**What the task asks:** All entries below must be output word for word, and the pictures left behind.

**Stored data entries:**
*** Begin section ***
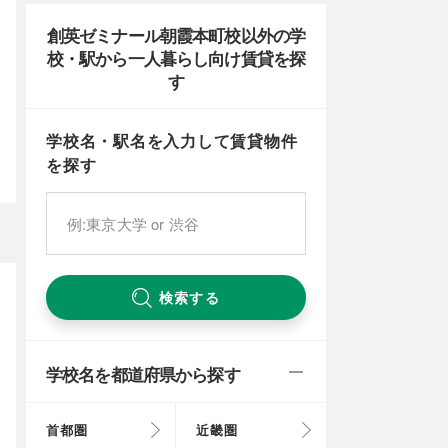
創英ゼミナール朝霞本町校以外の学
校・駅から一人暮らし向け賃貸を探
す
学校名・駅名を入力して賃貸物件
を探す
検索する
学校名を都道府県から探す
首都圏
近畿圏
東京都
大阪府
北海道
富山県
岐阜県
徳島県
鳥取県
福岡県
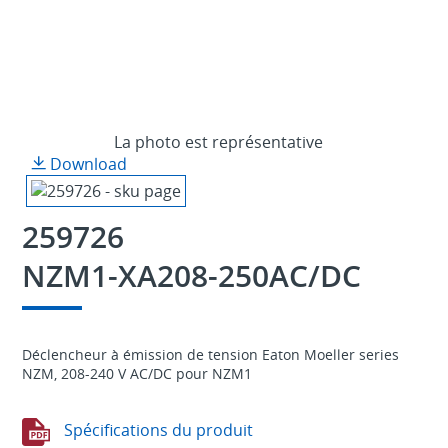
La photo est représentative
Download
259726
NZM1-XA208-250AC/DC
Déclencheur à émission de tension Eaton Moeller series
NZM, 208-240 V AC/DC pour NZM1
Spécifications du produit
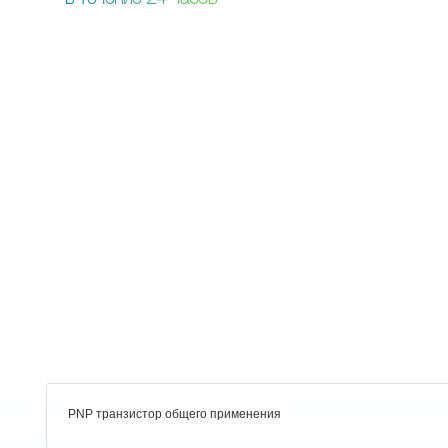
PNP транзистор общего применения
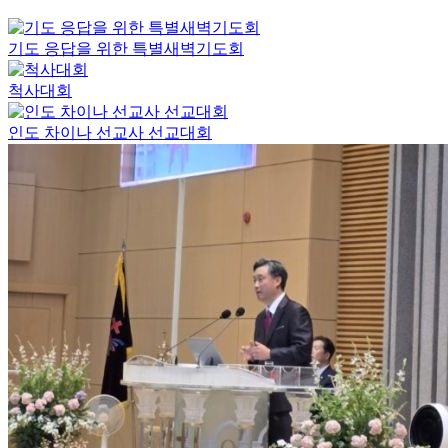
기도 응답을 위한 특별새벽기도회
척사대회
인도 차이나 선교사 선교대회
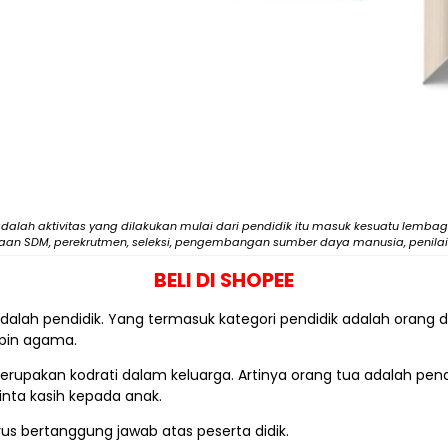
lah aktivitas yang dilakukan mulai dari pendidik itu masuk kesuatu lembag
an SDM, perekrutmen, seleksi, pengembangan sumber daya manusia, penilaia
BELI DI SHOPEE
adalah pendidik. Yang termasuk kategori pendidik adalah orang 
pin agama.
merupakan kodrati dalam keluarga. Artinya orang tua adalah p
inta kasih kepada anak.
rus bertanggung jawab atas peserta didik.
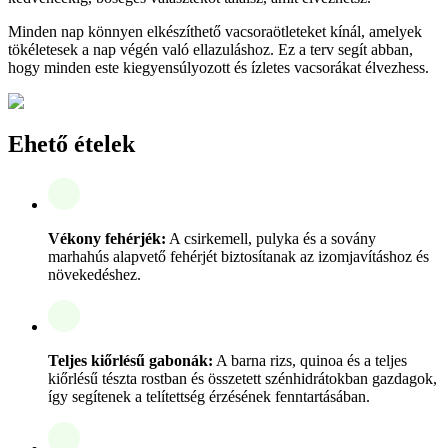
Minden nap könnyen elkészíthető vacsoraötleteket kínál, amelyek
tökéletesek a nap végén való ellazuláshoz. Ez a terv segít abban,
hogy minden este kiegyensúlyozott és ízletes vacsorákat élvezhess.
Ehető ételek
Vékony fehérjék:
A csirkemell, pulyka és a sovány
marhahús alapvető fehérjét biztosítanak az izomjavításhoz és
növekedéshez.
Teljes kiőrlésű gabonák:
A barna rizs, quinoa és a teljes
kiőrlésű tészta rostban és összetett szénhidrátokban gazdagok,
így segítenek a telítettség érzésének fenntartásában.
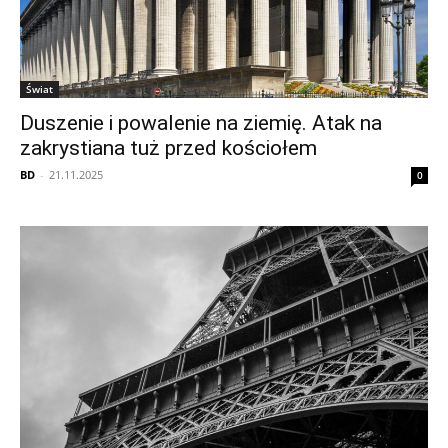
Świat
Duszenie i powalenie na ziemię. Atak na
zakrystiana tuż przed kościołem
BD
-
21.11.2025
0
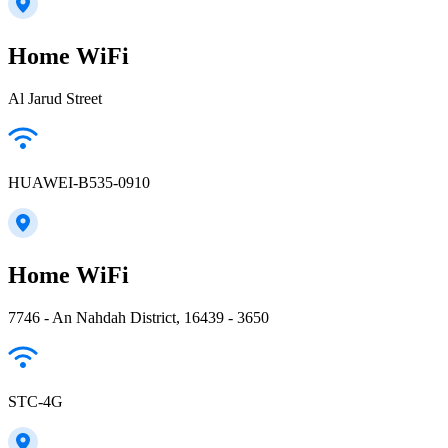
Home WiFi
Al Jarud Street
HUAWEI-B535-0910
Home WiFi
7746 - An Nahdah District, 16439 - 3650
STC-4G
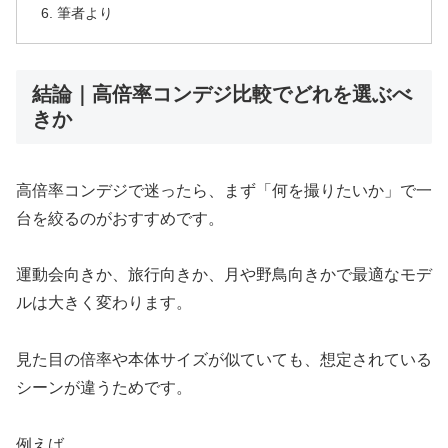
筆者より
結論｜高倍率コンデジ比較でどれを選ぶべ
きか
高倍率コンデジで迷ったら、まず「何を撮りたいか」で一
台を絞るのがおすすめです。
運動会向きか、旅行向きか、月や野鳥向きかで最適なモデ
ルは大きく変わります。
見た目の倍率や本体サイズが似ていても、想定されている
シーンが違うためです。
例えば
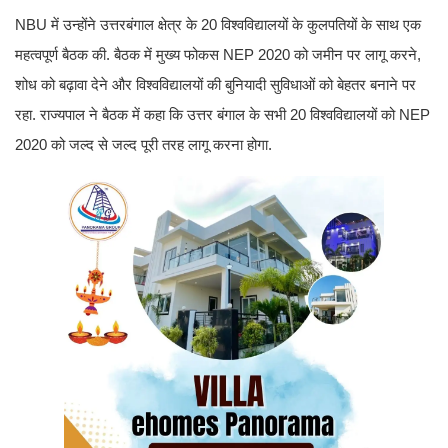
NBU में उन्होंने उत्तरबंगाल क्षेत्र के 20 विश्वविद्यालयों के कुलपतियों के साथ एक
महत्वपूर्ण बैठक की. बैठक में मुख्य फोकस NEP 2020 को जमीन पर लागू करने,
शोध को बढ़ावा देने और विश्वविद्यालयों की बुनियादी सुविधाओं को बेहतर बनाने पर
रहा. राज्यपाल ने बैठक में कहा कि उत्तर बंगाल के सभी 20 विश्वविद्यालयों को NEP
2020 को जल्द से जल्द पूरी तरह लागू करना होगा.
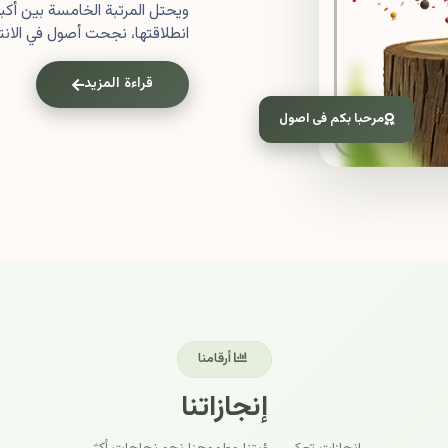
ويحتل المرتبة الخامسة بين أ
انطلاقتها، نجحت أصول في الانتش
قراءة المزيد
مرحبا بكم فى اصول
أرقامنا
إنجازاتنا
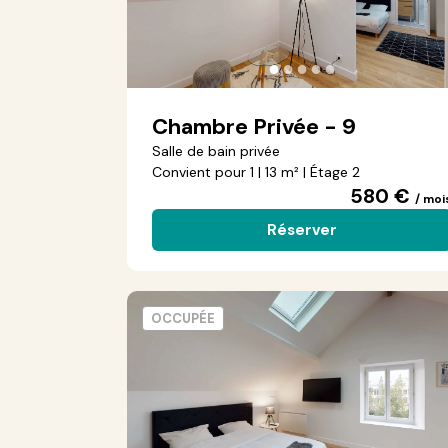
●
●
●
●
●
Chambre Privée - 9
Salle de bain privée
Convient pour 1 | 13 m² | Étage 2
580 €
/ moi
Réserver
OCCUPÉE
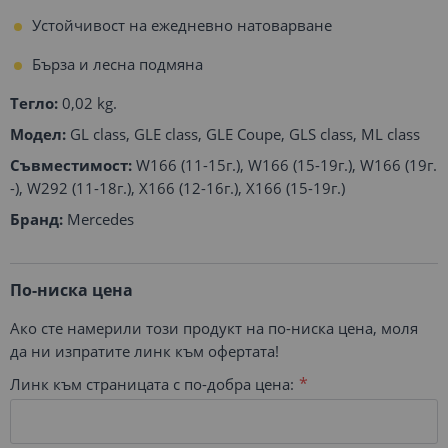
Устойчивост на ежедневно натоварване
Бърза и лесна подмяна
Тегло:
0,02 kg.
Модел:
GL class, GLE class, GLE Coupe, GLS class, ML class
Съвместимост:
W166 (11-15г.), W166 (15-19г.), W166 (19г.
-), W292 (11-18г.), X166 (12-16г.), X166 (15-19г.)
Бранд:
Mercedes
По-ниска цена
Ако сте намерили този продукт на по-ниска цена, моля
да ни изпратите линк към офертата!
Линк към страницата с по-добра цена:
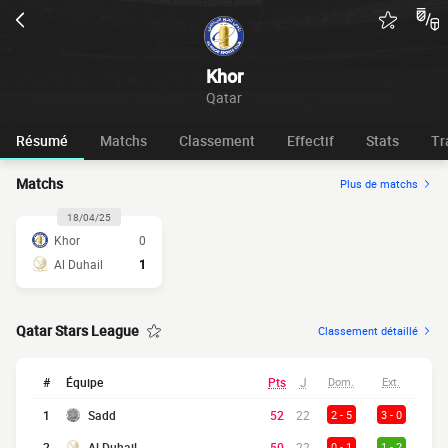
Khor
Qatar
Résumé
Matchs
Classement
Effectif
Stats
Tr
Matchs
Plus de matchs
18/04/25
Khor
0
Al Duhail
1
Qatar Stars League
Classement détaillé
#
Équipe
Pts
J
Dom.
Ext.
1
Sadd
52
22
2 - 5
3 - 0
2
Al Duhail
50
22
0 - 1
1 - 2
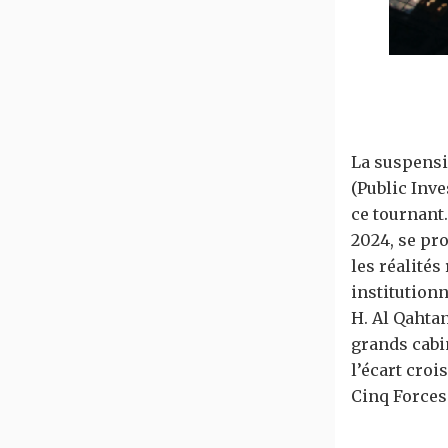
La suspensi
(Public Inve
ce tournant.
2024, se pr
les réalités
institution
H. Al Qahta
grands cabin
l’écart cro
Cinq Forces 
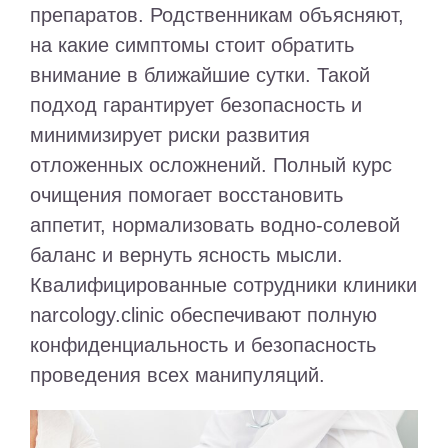
препаратов. Родственникам объясняют,
на какие симптомы стоит обратить
внимание в ближайшие сутки. Такой
подход гарантирует безопасность и
минимизирует риски развития
отложенных осложнений. Полный курс
очищения помогает восстановить
аппетит, нормализовать водно-солевой
баланс и вернуть ясность мысли.
Квалифицированные сотрудники клиники
narcology.clinic обеспечивают полную
конфиденциальность и безопасность
проведения всех манипуляций.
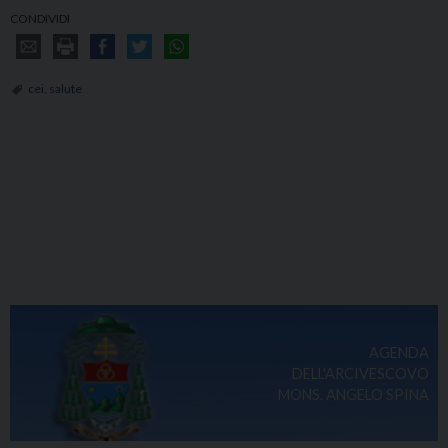
CONDIVIDI
cei
,
salute
AGENDA
DELL'ARCIVESCOVO
MONS. ANGELO SPINA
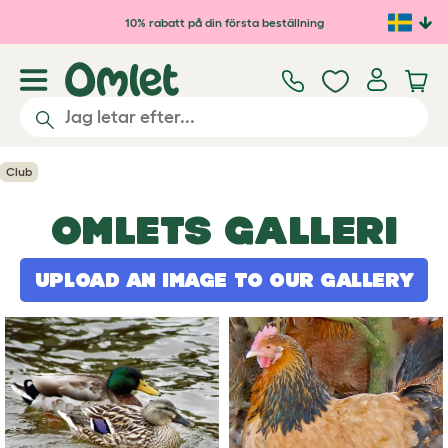
Hoppa till huvudinnehåll
10% rabatt på din första beställning
Club
OMLETS GALLERI
UPLOAD AN IMAGE TO OUR GALLERY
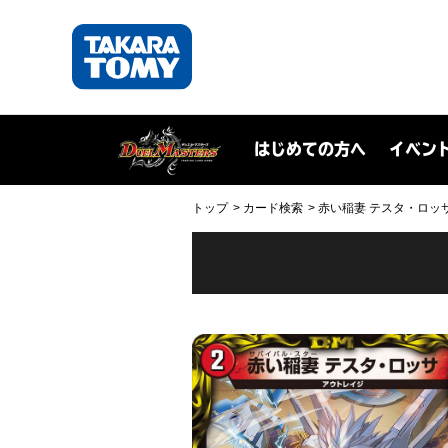
はじめての方へ
イベン
トップ
カード検索
赤い稲妻 テスタ・ロッサ(DM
*** End section ***
**Response to the exercise:**
創英ゼミナール朝霞本町校以外の学
校・駅から一人暮らし向け賃貸を探
す
学校名・駅名を入力して賃貸物件
を探す
検索する
学校名を都道府県から探す
首都圏
近畿圏
東京都
大阪府
北海道
富山県
岐阜県
徳島県
鳥取県
福岡県
La photo est représentative
Download
259726
NZM1-XA208-250AC/DC
Déclencheur à émission de tension Eaton Moeller series
NZM, 208-240 V AC/DC pour NZM1
Spécifications du produit
PNP транзистор общего применения
기도 응답을 위한 특별새벽기도회
척사대회
인도 차이나 선교사 선교대회
lah aktivitas yang dilakukan mulai dari pendidik itu masuk kesuatu lembag
an SDM, perekrutmen, seleksi, pengembangan sumber daya manusia, penilaia
BELI DI SHOPEE
adalah pendidik. Yang termasuk kategori pendidik adalah orang 
pin agama.
merupakan kodrati dalam keluarga. Artinya orang tua adalah p
inta kasih kepada anak.
rus bertanggung jawab atas peserta didik.
Minden nap könnyen elkészíthető vacsoraötleteket kínál, amelyek
tökéletesek a nap végén való ellazuláshoz. Ez a terv segít abban,
hogy minden este kiegyensúlyozott és ízletes vacsorákat élvezhess.
Ehető ételek
Vékony fehérjék:
A csirkemell, pulyka és a sovány
marhahús alapvető fehérjét biztosítanak az izomjavításhoz és
növekedéshez.
Teljes kiőrlésű gabonák:
A barna rizs, quinoa és a teljes
kiőrlésű tészta rostban és összetett szénhidrátokban gazdagok,
így segítenek a telítettség érzésének fenntartásában.
Świat
Duszenie i powalenie na ziemię. Atak na
zakrystiana tuż przed kościołem
BD
-
21.11.2025
0
Home WiFi
Al Jarud Street
HUAWEI-B535-0910
Home WiFi
7746 - An Nahdah District, 16439 - 3650
STC-4G
筆者より
結論｜高倍率コンデジ比較でどれを選ぶべ
きか
高倍率コンデジで迷ったら、まず「何を撮りたいか」で一
台を絞るのがおすすめです。
運動会向きか、旅行向きか、月や野鳥向きかで最適なモデ
ルは大きく変わります。
見た目の倍率や本体サイズが似ていても、想定されている
シーンが違うためです。
例えば
NBU में उन्होंने उत्तरबंगाल क्षेत्र के 20 विश्वविद्यालयों के कुलपतियों के साथ एक
महत्वपूर्ण बैठक की. बैठक में मुख्य फोकस NEP 2020 को जमीन पर लागू करने,
शोध को बढ़ावा देने और विश्वविद्यालयों की बुनियादी सुविधाओं को बेहतर बनाने पर
रहा. राज्यपाल ने बैठक में कहा कि उत्तर बंगाल के सभी 20 विश्वविद्यालयों को NEP
2020 को जल्द से जल्द पूरी तरह लागू करना होगा.
ويحتل المرتبة الخامسة بين أ
انطلاقتها، نجحت أصول في الانتش
قراءة المزيد
مرحبا بكم فى اصول
أرقامنا
إنجازاتنا
●
●
●
●
●
Chambre Privée - 9
Salle de bain privée
Convient pour 1 | 13 m² | Étage 2
580 €
/ moi
Réserver
OCCUPÉE
Устойчивост на ежедневно натоварване
Бърза и лесна подмяна
Тегло:
0,02 kg.
Модел:
GL class, GLE class, GLE Coupe, GLS class, ML class
Съвместимост:
W166 (11-15г.), W166 (15-19г.), W166 (19г.
-), W292 (11-18г.), X166 (12-16г.), X166 (15-19г.)
Бранд:
Mercedes
По-ниска цена
Ако сте намерили този продукт на по-ниска цена, моля
да ни изпратите линк към офертата!
Линк към страницата с по-добра цена:
Khor
Qatar
Résumé
Matchs
Classement
Effectif
Stats
Tr
Matchs
Plus de matchs
18/04/25
Khor
0
Al Duhail
1
Qatar Stars League
Classement détaillé
#
Équipe
Pts
J
Dom.
Ext.
1
Sadd
52
22
2 - 5
3 - 0
2
Al Duhail
50
22
0 - 1
1 - 2
La suspensi
(Public Inve
ce tournant.
2024, se pr
les réalités
institution
H. Al Qahta
grands cabin
l’écart cro
Cinq Forces 
препаратов. Родственникам объясняют,
на какие симптомы стоит обратить
внимание в ближайшие сутки. Такой
подход гарантирует безопасность и
минимизирует риски развития
отложенных осложнений. Полный курс
очищения помогает восстановить
аппетит, нормализовать водно-солевой
баланс и вернуть ясность мысли.
Квалифицированные сотрудники клиники
narcology.clinic обеспечивают полную
конфиденциальность и безопасность
проведения всех манипуляций.
CONDIVIDI
cei
,
salute
AGENDA
DELL'ARCIVESCOVO
MONS. ANGELO SPINA
Hoppa till huvudinnehåll
10% rabatt på din första beställning
Club
OMLETS GALLERI
UPLOAD AN IMAGE TO OUR GALLERY
はじめての方へ
イベン
トップ
カード検索
赤い稲妻 テスタ・ロッサ(DM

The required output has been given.